Oh. And forget about smelly toilets. The breeze coming through the very open window whoooshes any nastiness up and away. But be warned, the clanking noises from the train tracks and the wind whirling around the small room and across your bare neither regions are a bit surreal.
The driver waiting in Phitsanulok wasn’t too put out (thank goodness) about our tardy arrival. A former school teacher, he admitted that being a driver has taught him plenty of patience. And teaching kids didn’t? Heh (I forgot to ask).
Climbing into the van, off we went to Dan Sai for another three plus hours on the road.
Looking back, this trip was all about the incredible views. The views seen from the train. The views from the drive between Phitsanulok and Dan Sai. And the view from the hotel room. And more. Read on.
Views aside, both nights in Dan Sai were rough going sleep-wise. For one, the beds were hard. Really hard. For two, some sort of critter was chomping on the floorboards of our room. All night long (yes, I have recordings).

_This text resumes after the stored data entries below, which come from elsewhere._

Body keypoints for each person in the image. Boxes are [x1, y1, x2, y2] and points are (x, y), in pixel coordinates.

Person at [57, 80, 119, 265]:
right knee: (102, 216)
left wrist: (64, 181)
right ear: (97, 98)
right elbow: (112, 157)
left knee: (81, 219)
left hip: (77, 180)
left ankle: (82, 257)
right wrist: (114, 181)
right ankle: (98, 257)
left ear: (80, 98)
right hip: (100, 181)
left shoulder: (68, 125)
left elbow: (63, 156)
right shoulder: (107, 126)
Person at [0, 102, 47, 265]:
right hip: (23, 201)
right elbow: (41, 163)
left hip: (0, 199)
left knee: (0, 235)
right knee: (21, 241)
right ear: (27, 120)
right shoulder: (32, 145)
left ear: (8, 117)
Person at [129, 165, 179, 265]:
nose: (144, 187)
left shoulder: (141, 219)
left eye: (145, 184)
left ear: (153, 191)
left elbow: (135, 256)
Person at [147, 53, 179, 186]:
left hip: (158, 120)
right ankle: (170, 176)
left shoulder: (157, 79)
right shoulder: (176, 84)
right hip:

For three, my roommate was terrified of moths. Peeing moths hanging from the ceiling. A treat, for sure. And four, there was no hot water.
Blurry-eyed but hopped up on a mix of Thai coffee and painkillers (yeah), on the first morning we attended the opening ceremony for the Ghost Festival. Turns out, it was a perfect introduction to Phi Ta Khon.

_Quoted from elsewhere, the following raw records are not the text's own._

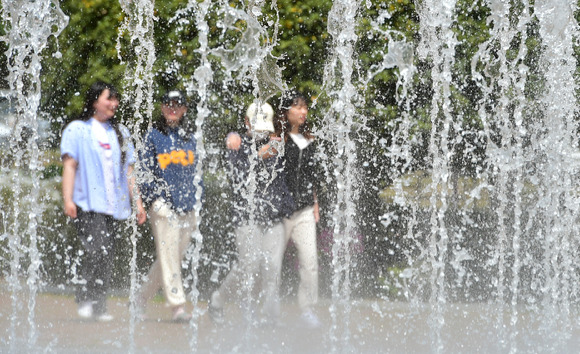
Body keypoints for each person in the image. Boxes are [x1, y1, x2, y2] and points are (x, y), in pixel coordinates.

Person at [61, 81, 146, 321]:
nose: (114, 104)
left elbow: (129, 171)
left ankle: (98, 305)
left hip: (113, 205)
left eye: (115, 99)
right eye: (109, 98)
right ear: (95, 100)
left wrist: (137, 203)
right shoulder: (78, 129)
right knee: (95, 250)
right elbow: (69, 166)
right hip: (87, 203)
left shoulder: (121, 132)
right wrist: (68, 199)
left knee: (106, 254)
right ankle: (85, 298)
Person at [209, 101, 295, 325]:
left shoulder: (277, 143)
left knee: (272, 267)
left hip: (274, 216)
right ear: (246, 123)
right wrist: (258, 155)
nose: (262, 131)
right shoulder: (236, 143)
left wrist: (288, 208)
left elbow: (284, 179)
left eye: (265, 126)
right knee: (249, 264)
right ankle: (219, 300)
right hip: (246, 216)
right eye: (257, 126)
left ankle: (270, 316)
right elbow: (237, 177)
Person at [137, 90, 201, 322]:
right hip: (164, 206)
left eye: (177, 104)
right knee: (170, 257)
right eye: (167, 103)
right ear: (162, 108)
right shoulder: (153, 136)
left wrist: (197, 200)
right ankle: (178, 307)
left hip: (188, 206)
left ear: (184, 109)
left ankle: (140, 299)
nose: (172, 108)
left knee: (171, 257)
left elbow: (197, 173)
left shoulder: (190, 137)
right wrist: (153, 200)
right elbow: (144, 171)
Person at [276, 90, 321, 328]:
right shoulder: (277, 139)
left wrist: (315, 204)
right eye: (297, 107)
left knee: (309, 260)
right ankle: (266, 307)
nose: (303, 111)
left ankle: (308, 309)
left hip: (304, 210)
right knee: (271, 261)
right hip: (280, 211)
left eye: (305, 107)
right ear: (285, 112)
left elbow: (312, 175)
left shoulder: (310, 139)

The opening ceremony featured schools, and as you’ll see below, the children involved in the celebration were beautiful to snap. And while there were a few photographers around, it was still possible to get decent shots without other cameras invading. Barely.
After the speeches (some in English) and performances were finished, the celebration headed for the streets.
I swear this trio of monks were at other ceremonies I’ve attended around Thailand (I’ll have to check and get back to you).
Getting our fill of the parade, we headed off to the National Park and Chateau De Loei (thanks for the heads-up about the vineyard Martyn).
Working our way through a bottle of wine and even more hours of Thai massage – did I forget to mention the first night’s massage? – the second day ended and the long night of painful beds and peeing moths began.
By day two we were not exactly staggering from a lack of sleep. More like hyperventilating from an overdose of caffeine (in a weak attempt to get through the day). Still fun? Sure.
All the way up to the day of arrival we still weren’t 100% sure when everything was going to happen. On the morning of the official parade we were told the parade would start at 9am. After arriving and wandering around with nothing much happening, we asked the police who replied “maybe” it’d start at 9.30am. Maybe…
You know, I had a wonderful time on the first day of the celebrations. And I had a great time running around the countryside. But when photographers started showing up in groups of tens and twenties, it was time for this Cat to leave. And leave, we did. For more fun (just not in Dan Sai).
Will I be back next year? Or the year after? Sure. The Ghost Festival is an amazing experience and I’m not done yet.